The robust ratings for MLB Network’s game broadcasts and the raucous crowds of costumed, singing fans in Los Angeles and Miami belied the WBC’s biggest problem, one that still prevents a dwindling number of American fans and players from taking it seriously.
While the WBC sells out stadiums and sparks baseball curiosity from Tokyo to Tel Aviv, the event still must persuade U.S. players and fans that it’s a world-class competition while the biggest American stars are skipping it.
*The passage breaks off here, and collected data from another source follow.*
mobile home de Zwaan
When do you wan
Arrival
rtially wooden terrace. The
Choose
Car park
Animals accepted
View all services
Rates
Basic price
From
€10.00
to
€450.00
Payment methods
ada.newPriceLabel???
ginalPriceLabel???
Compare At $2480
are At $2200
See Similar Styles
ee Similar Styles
Mike Trout, Clayton Kershaw, Kris Bryant, Madison Bumgarner, Chris Sale and Bryce Harper were among the American luminaries who stayed in their big-league camps.
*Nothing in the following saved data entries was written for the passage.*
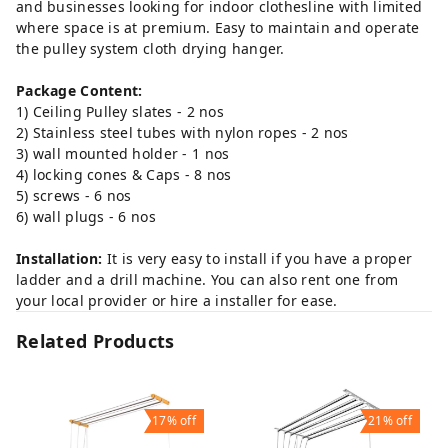
and businesses looking for indoor clothesline with limited
where space is at premium. Easy to maintain and operate
the pulley system cloth drying hanger.
Package Content:
1) Ceiling Pulley slates - 2 nos
2) Stainless steel tubes with nylon ropes - 2 nos
3) wall mounted holder - 1 nos
4) locking cones & Caps - 8 nos
5) screws - 6 nos
6) wall plugs - 6 nos
Installation:
It is very easy to install if you have a proper
ladder and a drill machine. You can also rent one from
your local provider or hire a installer for ease.
Related Products
17%
off
21%
off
The confetti-strewn celebration in Chavez Ravine should have a few superstars realizing they missed out on something great.
“I don’t mean this to sound wrong, but for the most part, up until this point, the other countries were probably into this event a little bit more than the United States,” manager Jim Leyland said. “But in talking to our players, I know they’re going to spread the word. I’ve had some players already tell me this is the greatest experience of their life.
“So hopefully we can get guys to play. But we had the right players. We had players that wanted to be here, and that’s the kind of players you want.”
The international appeal of the WBC still was a tough sell to MLB teams and players understandably preoccupied with their paying jobs . Yet dozens of lesser American big-leaguers filled out the rosters of other nations by virtue of their ancestry, and the current U.S. team is likable and entertaining, from its thrilling finishes to the bald eagle statue adopted as their cheesy mascot.
“Signing up for this, I didn’t really know what to expect,” said Christian Yelich, the Miami Marlins outfielder from nearby Thousand Oaks, California. “The way this team came together and just went out every night and did anything we can to win, it was special to be a part of. It was the most fun I’ve ever had playing baseball.”
This group of 18 All-Stars got the U.S. into the final for the first time this year. The U.S. then capitalized with a championship game rout, capping a streak of three straight dramatic victories in must-win contests — the last two against previously unbeaten Japan and Puerto Rico.
Clark believes many more players appreciated the WBC’s unique appeal after watching this tournament. Shortly after the opening games, he began getting calls and texts from players who wished they had taken advantage of the chance.
“The opportunity to wear your country across your chest is something, particularly if you haven’t experienced it before,” Clark said.
While the U.S. works on the proper formula for success, other nations are generating enormous benefits from the WBC. The tournament is the biggest sports news story in Japan, the winner of the first two tournaments, and it took off in attention everywhere from South Korea to the Netherlands this time out.
Puerto Rico is the latest team to ride the WBC wave after its charismatic collection of dyed-blond stars reached the final in style.
Thousands of fans crowded the downtown streets in San Juan to watch the game broadcast.
After years of flagging interest in a once-popular sport on the island, manager Edwin Rodriguez sees “huge changes” in Puerto Rico’s baseball culture over the past eight years.
He credits them partly to the nation’s WBC success in 2013 as the runner-up to the Dominican Republic.
“There’s more youngsters playing baseball,” Rodriguez said. “(In the previous) 10, 15 years, those good athletes, they were either playing baseball or volleyball or basketball, and now soccer. Right now, because we have so many talented young players in the big leagues, those very good athletes, when they get to that age of 15-, 16-year-olds, they’re more inclined to stay in baseball.”